On Tuesday, UAE Trade Connect (UTC) held a press conference for the production launch of the trade finance blockchain system. The network was first announced in mid-2019 by Etisalat Digital and First Abu Dhabi Bank (FAB) with Avanza Innovations as the developer. There are now seven banks that all participated in the platform’s development and another four banks are starting pilots.
While there was a little reluctance to provide specific figures about the solution’s potential, it’s possible it could process 200 – 250 billion dirham of domestic trade ($55-$68 billion) annually.

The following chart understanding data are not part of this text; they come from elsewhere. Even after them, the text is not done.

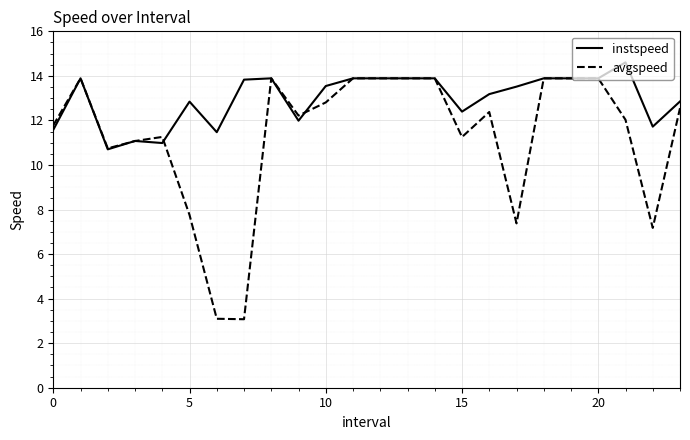

What is the difference between the second highest and second lowest values in the instspeed series?

2.9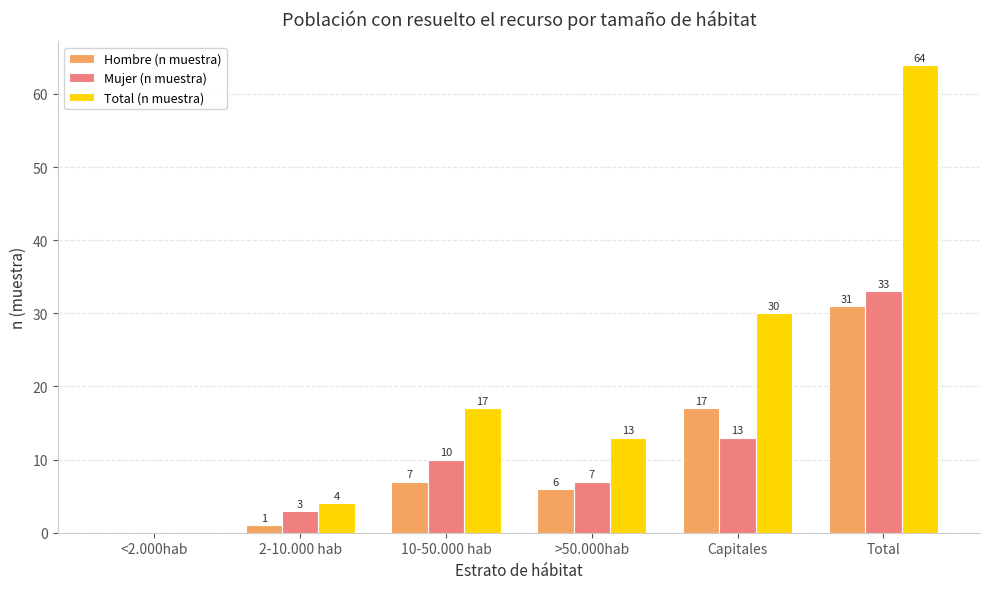

What is the maximum value shown in the chart?

64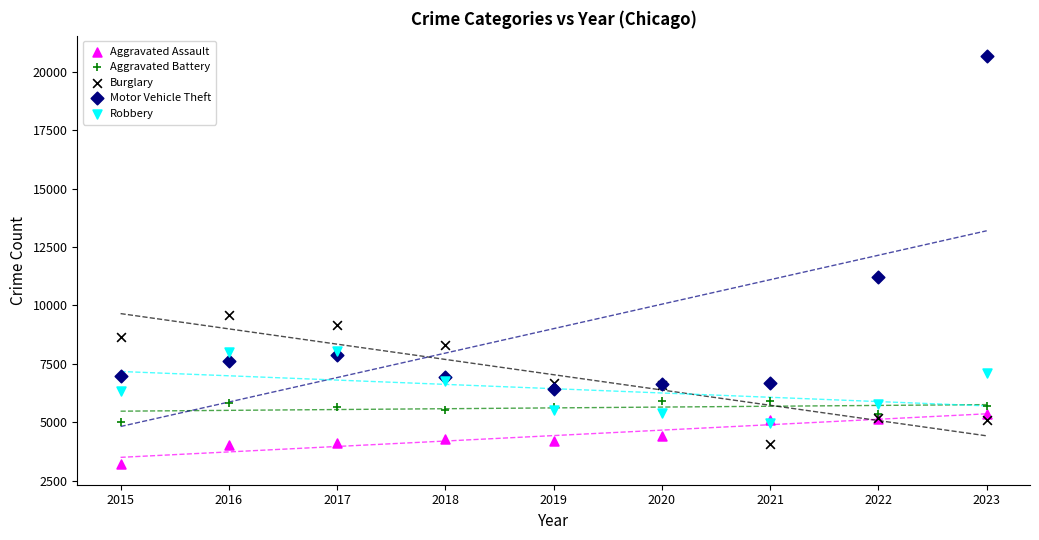

In the Motor Vehicle Theft series, what Y value is closest to 13540?

11210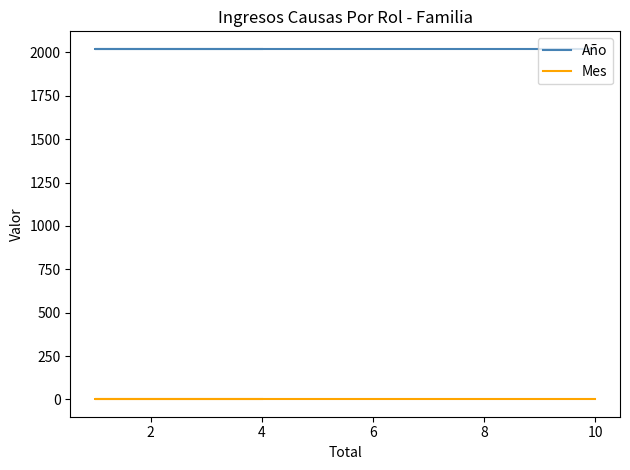

What is the value of the Mes point at the 3rd from the left?

1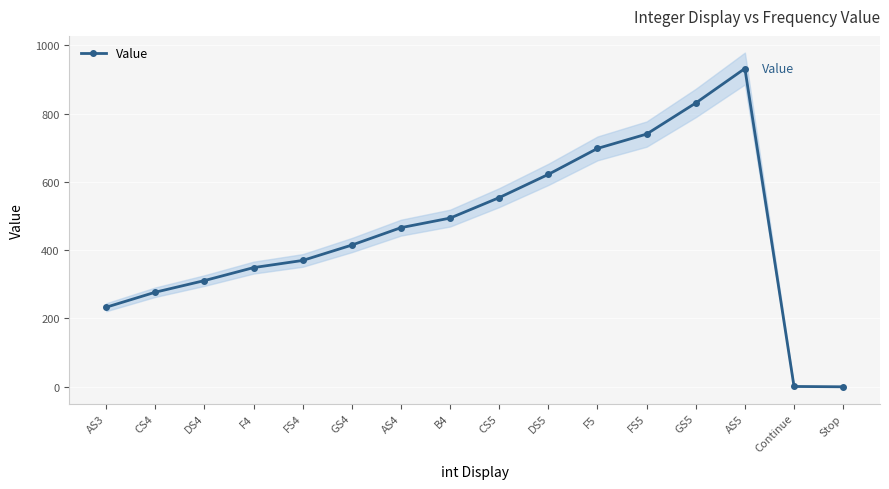

List the labels in order of value, smallest first.

Stop, Continue, AS3, CS4, DS4, F4, FS4, GS4, AS4, B4, CS5, DS5, F5, FS5, GS5, AS5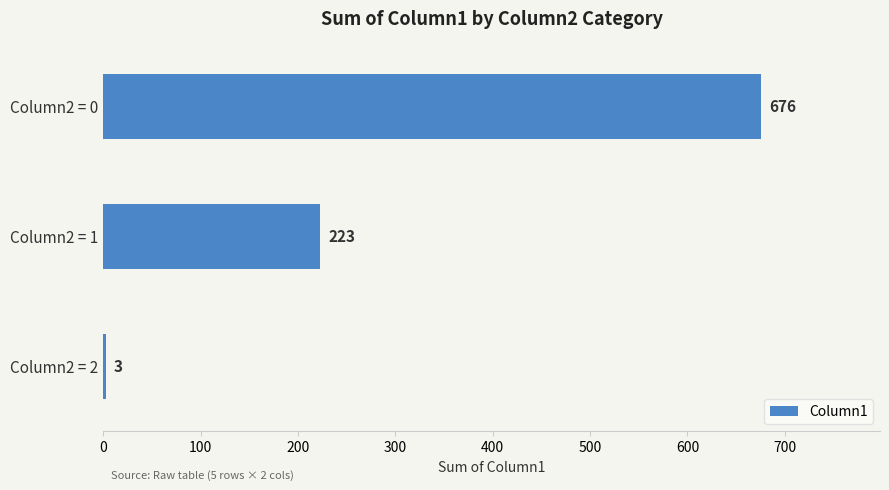

What is the value of the 2nd bar from the top?

223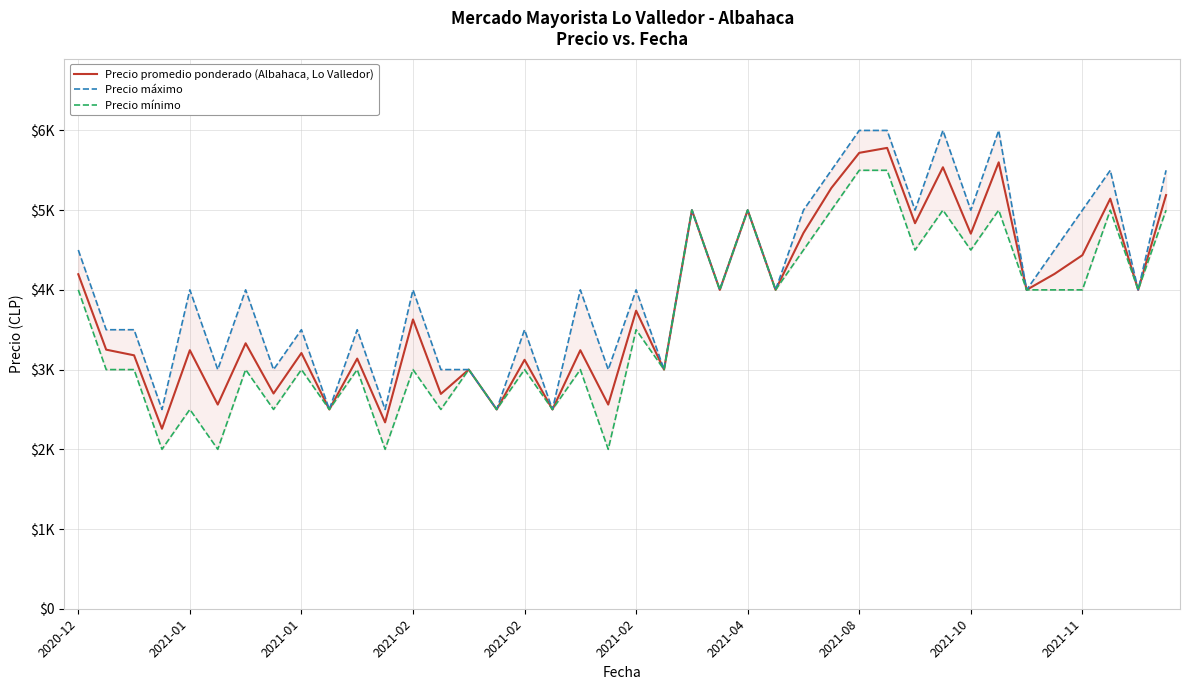

Reading left to right, extract all data points from this chart.

Precio promedio ponderado (Albahaca, Lo Valledor): 4196	3250	3179	2258	3243	2561	3330	2700	3208	2500	3138	2338	3629	2695	3000	2500	3123	2500	3243	2561	3739	3000	5000	4000	5000	4000	4714	5278	5719	5781	4836	5538	4705	5600	4000	4200	4435	5144	4000	5189
Precio máximo: 4500	3500	3500	2500	4000	3000	4000	3000	3500	2500	3500	2500	4000	3000	3000	2500	3500	2500	4000	3000	4000	3000	5000	4000	5000	4000	5000	5500	6000	6000	5000	6000	5000	6000	4000	4500	5000	5500	4000	5500
Precio mínimo: 4000	3000	3000	2000	2500	2000	3000	2500	3000	2500	3000	2000	3000	2500	3000	2500	3000	2500	3000	2000	3500	3000	5000	4000	5000	4000	4500	5000	5500	5500	4500	5000	4500	5000	4000	4000	4000	5000	4000	5000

The founding banks are First Abu Dhabi Bank, Emirates NBD, Commercial Bank of Dubai, Mashreq, National Bank of Fujairah, RAKBANK and Commercial Bank International and the central bank has been on the steering committee since 2020. With 48 banks in the UAE, it hopes to become a national network with international banks participating.
UTC’s first solution addresses fraud by anonymously sharing data between banks without seeing each other’s underlying data. Typically, there are four types of fraud: false invoicing, duplicate invoicing, over pricing, and using the funds for non-trade purposes. UTC’s blockchain solution particularly addresses duplicate invoicing, but Etisalat also runs machine learning across the invoices, which over time will help identify pricing irregularities and potentially false invoicing.

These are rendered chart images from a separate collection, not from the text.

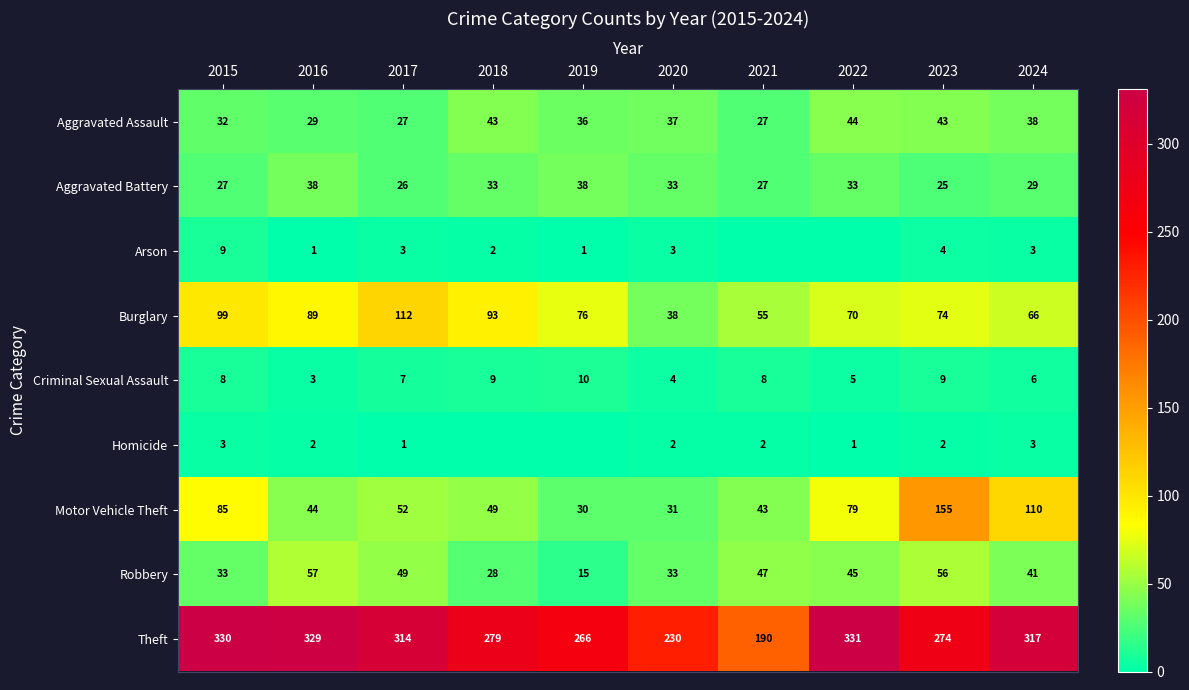

What value does the Burglary series have at 2018, to the nearest 10?

90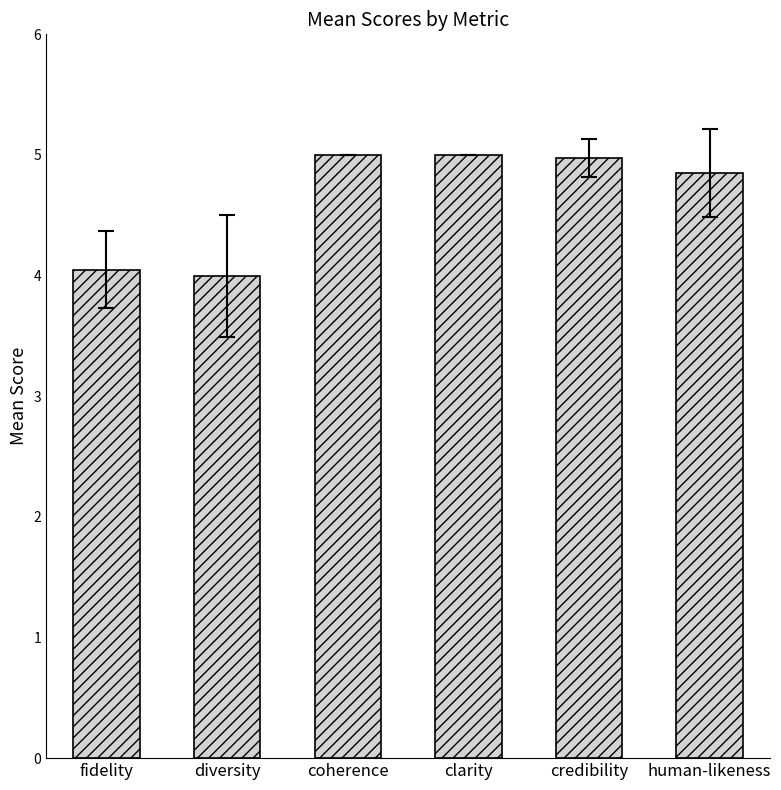

What is the ratio of the value at coherence to the value at human-likeness?

1.0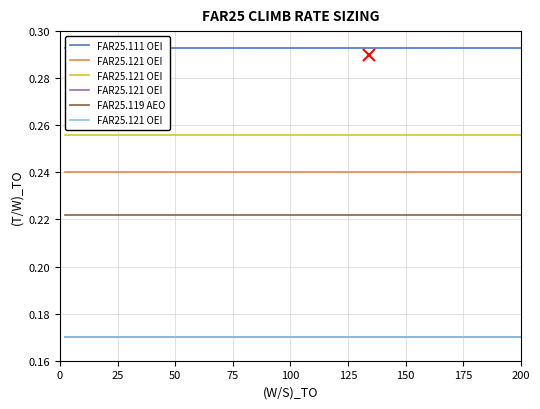

True or false: FAR25.121 OEI (c) has more than 1 interior local peaks.

False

These sorts of solutions need as many member banks as possible because they will only detect double financing between participants. Savvy fraudsters will get funding from one of the consortium participants and then target non-members for additional financing.
While the platform isn’t purely targeted at SMEs, Reda Ezzat, Head of Trade & Structured Finance at Mashreq, emphasized the importance to the SME sector. Many smaller businesses are unknown quantities which raises the risk for banks. UTC helps to address risks and hence “banks can start to get a better risk appetite, so the technology made available by the UTC will definitely affect their ability to support or give access to finance to SMEs,” said Ezzat.
Globally, SMEs account for 90% of businesses and 40% of GDP in the developing world, with the UAE having similar figures.
A roadmap & how it works
However, addressing the risk of fraud is just the first step in a longer roadmap. Next up is targeting other financial crime risks such as trade based money laundering and sanctions busting. After that, the consortium will consider e-invoicing, e-bills of lading, letters of credit and bank guarantees. It also hopes to integrate with other international networks such as we.trade, komgo, Marco Polo, Contour and eTrade Connect. For example, National Bank of Fujairah is a member of Marco Polo.
In terms of how it works, each of the banks hosts their own blockchain node with their own data in the Etisalat cloud. The solution uses the Hyperledger Fabric enterprise blockchain. To share an invoice or funding between banks, a hash or fingerprint of the data is shared between the banks. That means they can’t see the client or the transaction details from another bank.
While the data shared via the blockchain is not identifiable, invoicing and financing are also used for machine learning. We’ve asked for more details and will update the article with a response.
Meanwhile, there are numerous other blockchain activities in the UAE, some of them announced this week. For example, some of the UTC banks are participants in the UAE Know Your Customer (KYC), which went live in the middle of 2020.